OPNsense Forum
Archive => 19.1 Legacy Series => Topic started by: olest on May 24, 2019, 11:18:54 am
-
Hi,
I have tried to setup NAT before IPSEC.
Followed this how to doc:
https://docs.opnsense.org/manual/how-tos/ipsec-s2s-binat.html
Is it not working with 19.1?
I havn't tried with 18.7.
(tested with a pfSense instead of my opnsense box and then it is working)
-
I have two machines with 19.1.4 where it's running fine, must be a configuration issue.
More detail about setup and error please
-
LAN network: 192.168.17.0/24
OPNsense 19.1.7 - could it be kernel changes since 19.1.4?
IPSEC Phase 2 (tunnel up):
local network 10.222.15.0/24
remote network: 192.168.11.0/24
Manual SPD: 192.168.17.0/24
NAT 1:1:
Interface IPSEC
Type: BINAT
External network: 10.222.15.0/24
Source: 192.168.17.0/24
Destination: 192.168.11.0/24
Firewall:
Default LAN allow all rule.
I cannot ping 192.168.11.244 from 192.168.17.101 using the OPNsense firewall.
--
With pfSense I use:
Phase 2:
local network: 192.168.17.0/24
BINAT translation: 10.222.15.0/24
remote network: 192.168.11.0/24
-
tcpdump on enc0 please
-
I get nothing when I use "tdpdump -i enc0" and ping 192.168.11.244.
(tested with other tunnels with no NAT and the I see the trafic with tcpdump)
-
tcpdump at LAN interface igb1 I get:
20:57:51.045693 IP 192.168.17.101 > 192.168.11.244: ICMP echo request, id 1, seq 36150, length 40
-
Consider me amazed if this is not VTI and pfSense works but you're using ping without -S parameter which would indicate the opposite.
IPsec (non-VTI) needs -S for the source address and IPsec said source address to accept traffic into the tunnel.
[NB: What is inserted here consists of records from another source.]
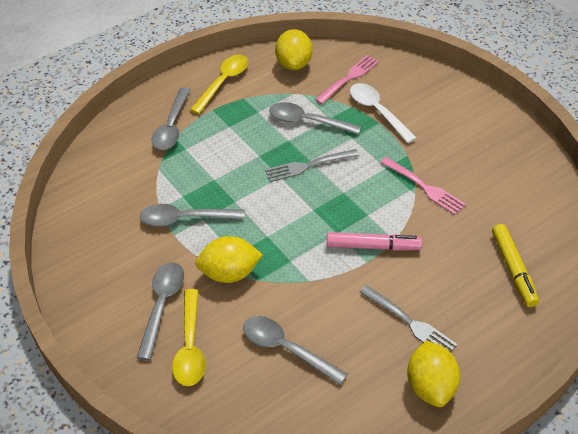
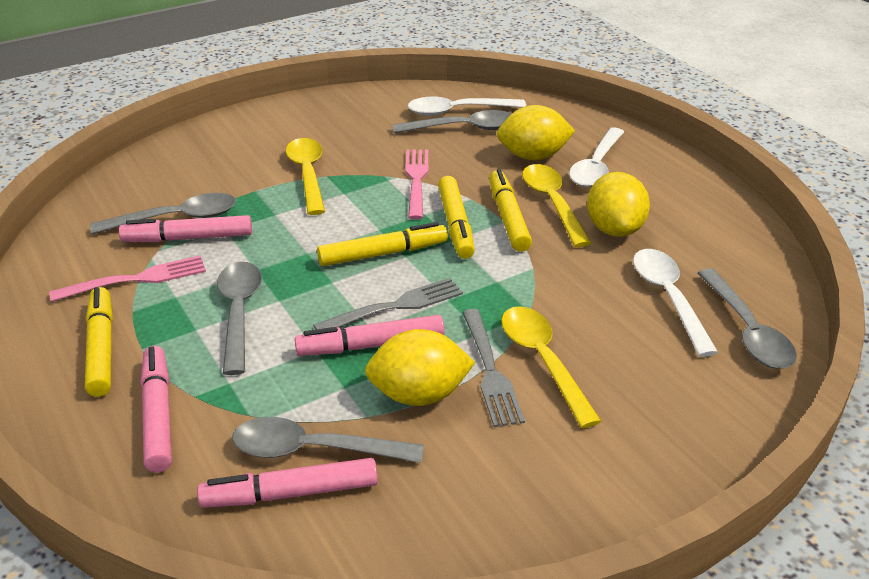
pink marker: [327,232,422,251] = 1 -> [119,215,252,242] [141,346,172,473] [197,458,378,508] [294,315,445,356] = 4
white spoon: [350,83,417,143] = 1 -> [407,97,526,116] [569,127,624,187] [633,249,718,357] = 3
yellow marker: [492,224,539,307] = 1 -> [85,287,113,397] [317,222,448,266] [438,176,475,259] [489,169,532,252] = 4
yellow spoon: [172,289,206,386] [190,55,248,114] = 2 -> [286,138,325,215] [501,306,601,428] [522,164,591,247] = 3

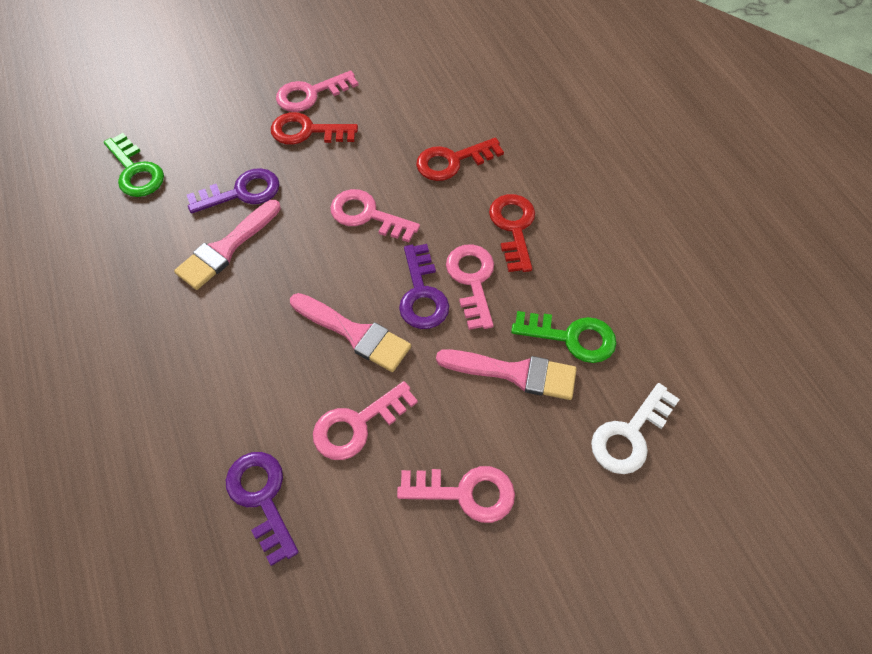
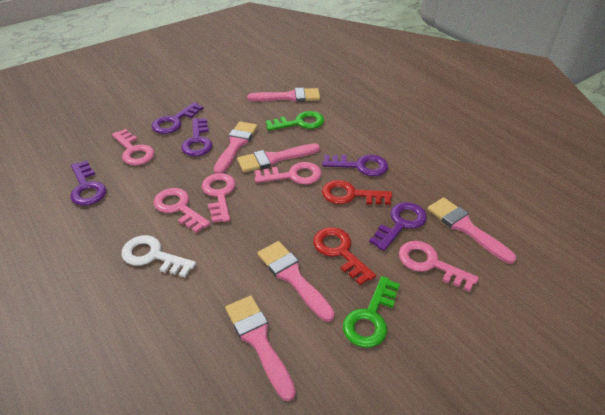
pink brush: [174,200,281,290] [290,293,411,372] [436,349,577,400] = 3 -> [214,121,258,174] [225,296,296,401] [237,143,320,172] [247,88,320,102] [258,241,335,322] [428,197,516,264] = 6
purple key: [187,168,280,213] [226,452,299,566] [399,244,449,329] = 3 -> [70,161,106,206] [152,102,204,134] [181,118,212,156] [322,155,388,176] [369,202,427,251] = 5
red key: [271,112,358,145] [416,138,504,181] [489,194,535,272] = 3 -> [313,227,376,285] [322,180,392,205] = 2

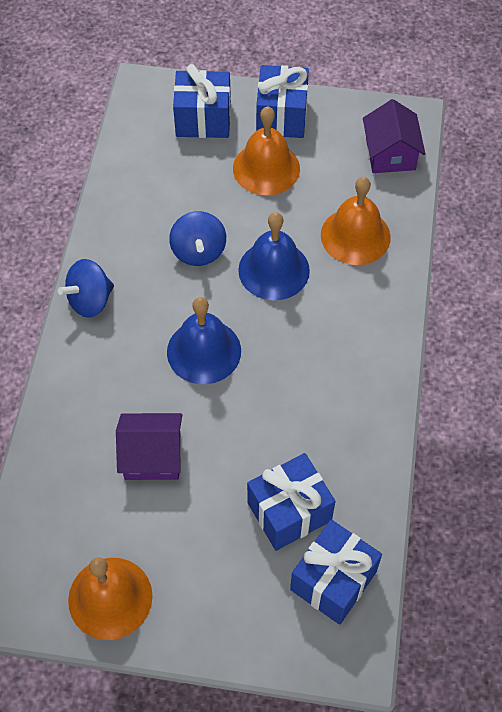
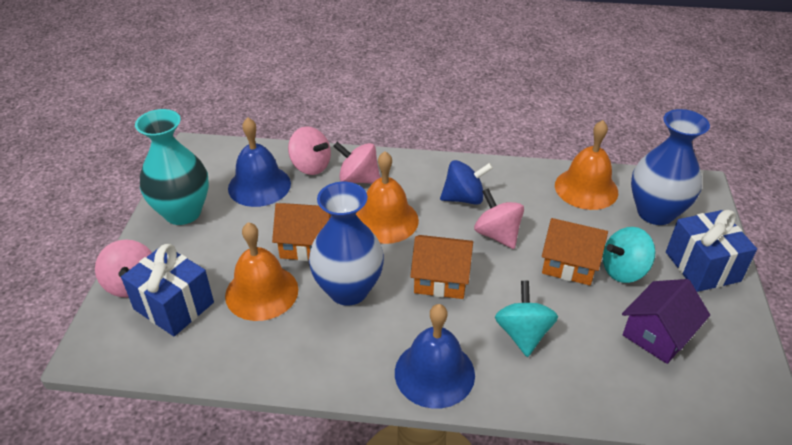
blue gift: [173,64,231,138] [247,453,336,551] [256,65,309,138] [290,520,382,625] = 4 -> [121,244,214,336] [666,210,757,292] = 2
blue spinning top: [58,259,114,318] [169,211,226,266] = 2 -> [440,160,493,205] = 1
blue vase: none = 0 -> [309,182,384,306] [631,109,710,225] = 2
orange house: none = 0 -> [272,203,331,261] [410,235,473,299] [542,218,608,285] = 3
pink spinning top: none = 0 -> [95,240,152,298] [288,126,331,175] [333,142,380,184] [474,189,524,249] = 4
purple house: [116,413,182,480] [363,99,425,173] = 2 -> [622,279,710,364] = 1
turquoise spinning top: none = 0 -> [495,281,558,357] [603,227,655,283] = 2
turquoise vase: none = 0 -> [135,109,209,225] = 1

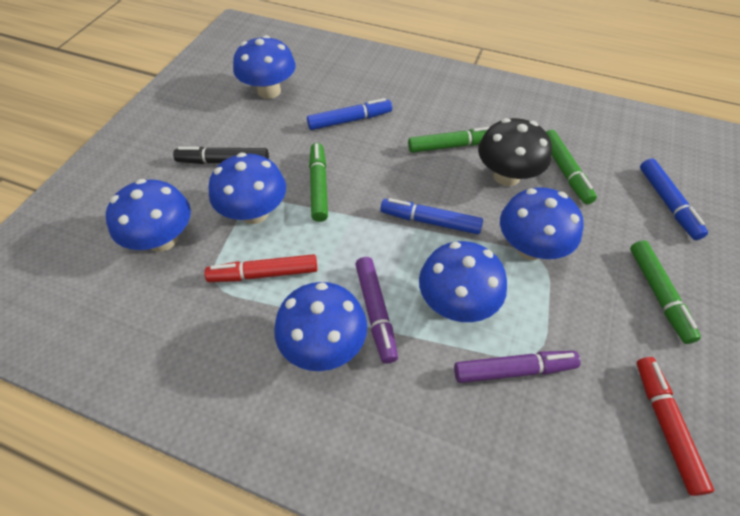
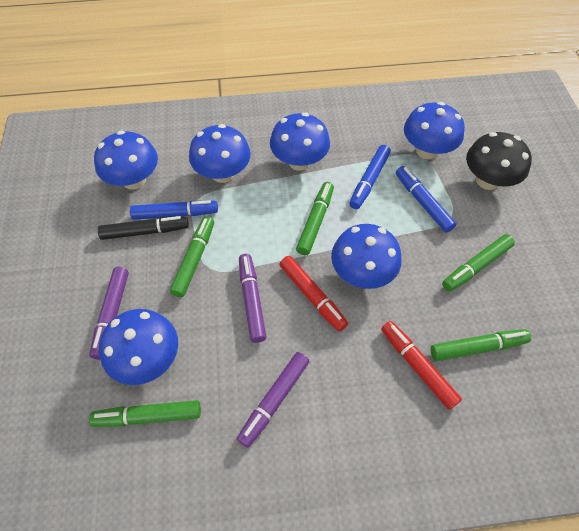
green marker: [309,143,328,222] [408,127,490,153] [546,130,597,204] [630,240,701,344] = 4 -> [89,400,201,427] [170,216,214,297] [296,182,334,255] [431,329,531,361] [442,234,515,292] = 5
purple marker: [355,257,398,364] [454,351,581,383] = 2 -> [89,267,129,360] [237,352,310,448] [239,254,266,343] = 3

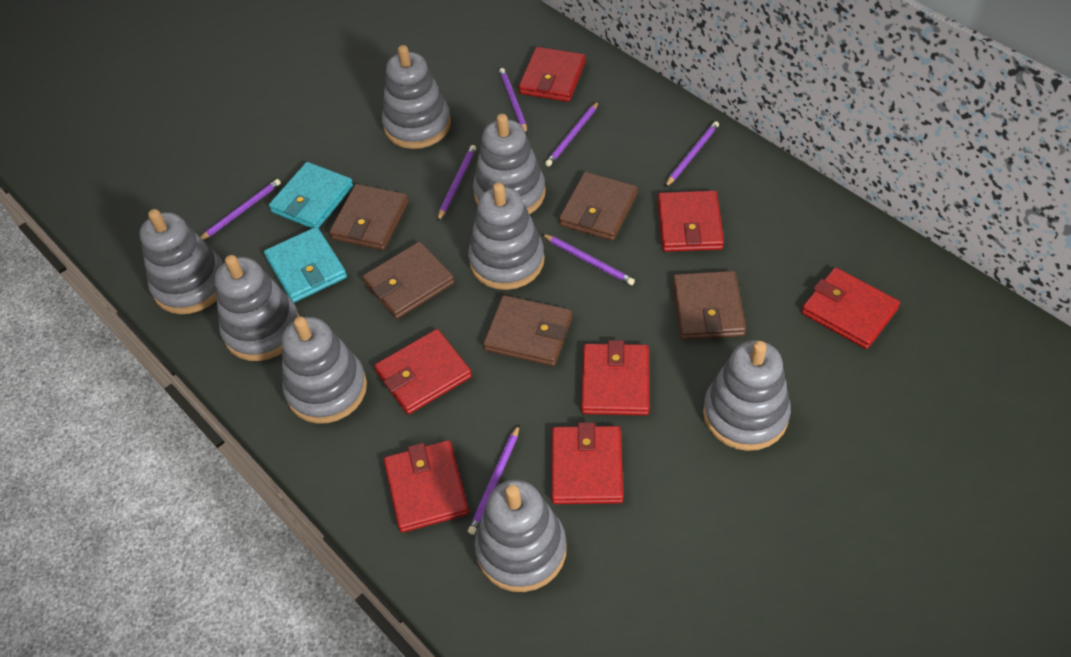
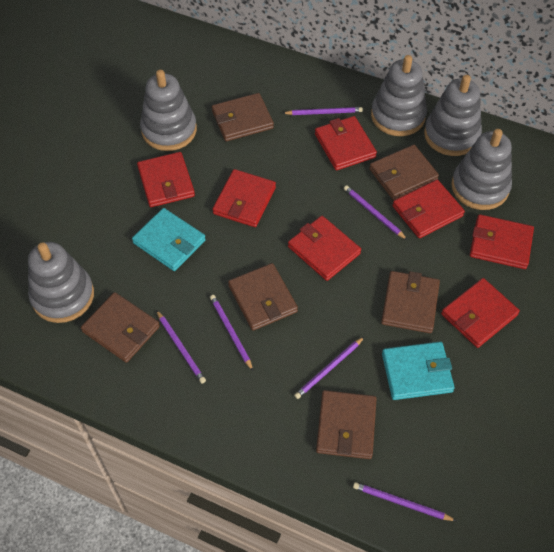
brown wallet: [329,184,409,250] [362,242,455,319] [483,295,572,366] [559,172,638,241] [673,271,746,340] = 5 -> [81,292,160,363] [212,93,274,141] [228,263,298,331] [316,390,377,459] [369,145,439,200] [381,271,440,333] = 6
grey stacking toy: [140,209,223,314] [215,255,300,361] [282,317,367,424] [382,45,451,149] [468,183,545,290] [473,114,546,215] [475,480,567,592] [703,340,791,451] = 8 -> [28,242,94,323] [140,70,197,151] [371,55,427,136] [424,75,482,156] [451,129,512,210] = 5
purple pencil: [201,179,281,240] [438,145,476,221] [468,425,519,535] [499,68,527,134] [542,234,635,285] [545,101,599,166] [665,121,719,187] = 7 -> [156,310,206,384] [210,295,253,371] [283,107,363,115] [294,336,365,399] [344,185,407,240] [353,482,456,521] = 6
Always.
# ping 192.168.77.1
PING 192.168.77.1 (192.168.77.1): 56 data bytes
^C
--- 192.168.77.1 ping statistics ---
2 packets transmitted, 0 packets received, 100.0% packet loss
# ping -S 10.0.0.1 192.168.77.1
PING 192.168.77.1 (192.168.77.1) from 10.0.0.1: 56 data bytes
64 bytes from 192.168.77.1: icmp_seq=1 ttl=255 time=56.350 ms
64 bytes from 192.168.77.1: icmp_seq=2 ttl=255 time=48.087 ms
IPsec from 10.0.0.1 -> 192.16.77.1
Cheers,
Franco
-
Not sure what you mean or what you what me to test.
Consider me amazed if this is not VTI and pfSense works but you're using ping without -S parameter which would indicate the opposite.
IPsec (non-VTI) needs -S for the source address and IPsec said source address to accept traffic into the tunnel. Always.
# ping 192.168.77.1
PING 192.168.77.1 (192.168.77.1): 56 data bytes
^C
--- 192.168.77.1 ping statistics ---
2 packets transmitted, 0 packets received, 100.0% packet loss
# ping -S 10.0.0.1 192.168.77.1
PING 192.168.77.1 (192.168.77.1) from 10.0.0.1: 56 data bytes
64 bytes from 192.168.77.1: icmp_seq=1 ttl=255 time=56.350 ms
64 bytes from 192.168.77.1: icmp_seq=2 ttl=255 time=48.087 ms
IPsec from 10.0.0.1 -> 192.16.77.1
Cheers,
Franco
-
Only SPDs with 192.168.11.0/24 I see is:
192.168.11.0/24 10.222.15.0/24
10.222.15.0/24 192.168.11.0/24
Should there not be any entry for the manual SPD?
-
Can you try source in binat the LAN IP of the Firewall? Do you use FQDN for Peer address?
-
Remote gateway is an IP address.
Identifiers is "Distinguished name"
-
Can you check last comment if you are also affected?
https://github.com/opnsense/core/issues/1773
-
Not the same setup (I don't have any of the routers behind NAT) but same problem.
If I change Phase 1 Identifiers to use IP address instead of Distinguished name the NAT before IPSEC is working.
Why does it not work if I use other than IP address as my identifier/peer identifier?